OK, I thought. Fair enough. That's everybody's rule.

"No.2," he continued, "bust your ass every moment you're on the field."

Again, I thought. No surprise there. Nobody wants a player who dogs it.

"No. 3," he rattled off, "no alcohol in public. I don't want no drunk players making any scenes"

Well, I figured, it's too bad you have to spell that out for people, but I guess you do ...

"And No. 4," he said, with great pride, "no fightin' with womens in the streets"
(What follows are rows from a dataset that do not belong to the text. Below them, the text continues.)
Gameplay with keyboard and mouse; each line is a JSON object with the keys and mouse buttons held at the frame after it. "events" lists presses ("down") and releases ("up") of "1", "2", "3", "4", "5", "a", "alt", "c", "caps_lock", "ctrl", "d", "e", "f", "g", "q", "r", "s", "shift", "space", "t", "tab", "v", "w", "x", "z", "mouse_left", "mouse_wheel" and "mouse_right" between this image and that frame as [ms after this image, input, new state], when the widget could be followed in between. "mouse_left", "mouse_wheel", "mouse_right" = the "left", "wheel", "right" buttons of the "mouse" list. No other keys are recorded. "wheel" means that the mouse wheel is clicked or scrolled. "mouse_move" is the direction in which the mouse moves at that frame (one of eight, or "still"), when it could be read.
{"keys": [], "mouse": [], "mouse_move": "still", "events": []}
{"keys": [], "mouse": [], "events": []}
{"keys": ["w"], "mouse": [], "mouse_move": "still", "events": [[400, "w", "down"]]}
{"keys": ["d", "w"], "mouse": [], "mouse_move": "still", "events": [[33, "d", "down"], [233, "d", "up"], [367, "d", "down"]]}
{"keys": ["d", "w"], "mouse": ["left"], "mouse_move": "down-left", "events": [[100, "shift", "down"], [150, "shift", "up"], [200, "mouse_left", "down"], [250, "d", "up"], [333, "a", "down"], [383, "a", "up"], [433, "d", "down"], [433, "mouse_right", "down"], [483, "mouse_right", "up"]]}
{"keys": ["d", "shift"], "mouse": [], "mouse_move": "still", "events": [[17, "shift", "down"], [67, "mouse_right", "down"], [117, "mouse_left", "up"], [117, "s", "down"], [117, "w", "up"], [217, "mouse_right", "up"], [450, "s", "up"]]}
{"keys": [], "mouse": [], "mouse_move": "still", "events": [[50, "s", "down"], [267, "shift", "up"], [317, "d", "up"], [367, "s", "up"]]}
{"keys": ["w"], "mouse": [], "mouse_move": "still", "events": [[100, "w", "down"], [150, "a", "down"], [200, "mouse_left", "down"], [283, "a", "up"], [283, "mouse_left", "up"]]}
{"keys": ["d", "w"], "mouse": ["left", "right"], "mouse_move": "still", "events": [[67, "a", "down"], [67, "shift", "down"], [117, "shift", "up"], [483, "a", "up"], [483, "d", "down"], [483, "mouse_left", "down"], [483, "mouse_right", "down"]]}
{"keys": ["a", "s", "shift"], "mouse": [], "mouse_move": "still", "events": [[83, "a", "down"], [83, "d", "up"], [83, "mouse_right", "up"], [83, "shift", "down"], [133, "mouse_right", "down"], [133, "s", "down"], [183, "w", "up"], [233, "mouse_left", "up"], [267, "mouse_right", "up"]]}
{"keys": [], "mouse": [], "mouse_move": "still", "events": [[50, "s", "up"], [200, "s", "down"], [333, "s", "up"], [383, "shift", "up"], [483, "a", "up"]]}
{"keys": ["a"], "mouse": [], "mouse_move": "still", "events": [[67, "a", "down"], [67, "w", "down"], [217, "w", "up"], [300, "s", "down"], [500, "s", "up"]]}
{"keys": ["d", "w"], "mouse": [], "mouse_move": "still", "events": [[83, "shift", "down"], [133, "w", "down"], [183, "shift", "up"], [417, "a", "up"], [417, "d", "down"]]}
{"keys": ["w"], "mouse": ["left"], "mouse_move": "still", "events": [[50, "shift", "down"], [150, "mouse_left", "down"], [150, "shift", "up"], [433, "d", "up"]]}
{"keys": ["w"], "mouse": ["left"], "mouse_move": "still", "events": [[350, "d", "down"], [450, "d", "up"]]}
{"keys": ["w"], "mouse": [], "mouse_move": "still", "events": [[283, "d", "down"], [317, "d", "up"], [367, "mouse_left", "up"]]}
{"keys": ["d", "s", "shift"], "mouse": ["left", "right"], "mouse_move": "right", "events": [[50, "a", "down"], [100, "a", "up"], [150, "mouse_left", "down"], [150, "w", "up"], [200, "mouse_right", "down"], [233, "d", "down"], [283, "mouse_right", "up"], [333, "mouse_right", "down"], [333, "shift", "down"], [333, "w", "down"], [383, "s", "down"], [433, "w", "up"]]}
Now that one came at me like a fastball to the chops. First, that's not a typo. That's what he said. Womens. And second, I didn't know how to take it. I sure he meant no scenes involving women where there was a whole lot of yelling back and forth, waking the neighborhood and causing unwanted bad publicity to the organization.

But it was open to so much interpretation! Did he mean it was OK to do it in private? I'm not sure! I don't think so, but you never know.

Anyone who covered the Mad Dogs had Scott stories. He didn't like thunderstorms, and once, while a colleague was riding back from New York with the Mad Dogs, they got caught in a storm. Scott was uber-nervous, begging the "bussie" to pull over until it passed. "Bussie," he said, "I'll give you a hunskie if you just pull over."

That, in case you don't know, is a hundred dollar bill.

Boomer liked to conduct post-game interviews in the altogether. Which was sort of disconcerting for a variety of reasons.

And, he was easy to imitate. Anyone who came in contact with him over an extended period of time had him down to a tee.

The downside to watching Scott in those years was that he'd gotten dangerously big, and had a tough time getting around. He had horrible knees, and had to climb a mountain of stairs after each game just to get to the house the team had commandeered as its administrative offices. It was painful to watch.

After the Mad Dogs folded, he stayed in the Boston area for a while, but pretty much dropped out of sight. He died Sunday at the age of 69, and absent any official ruling on what caused his death, it's reasonable to assume his weight, which he never conquered, and his diabetes, were contributing factors.

With him goes an indelible part of my childhood, adolescence and young adulthood. Life would have been so much duller had there not been a George Scott. And there's a good chance that the magical summer of 1967, which meant to many things to so many people, would have been simply three months of reading about hippies and listening to "Purple Haze" and "White Rabbit" had Scott not been with the Red Sox, and had he not played such a vital role in the "Impossible Dream."

I turn 60 next month. I don't need any more reminders of how old I'm getting, but this is the type of thing that hits you between the eyes.

May he rest in peace ... and may he never have to eat another salad up there!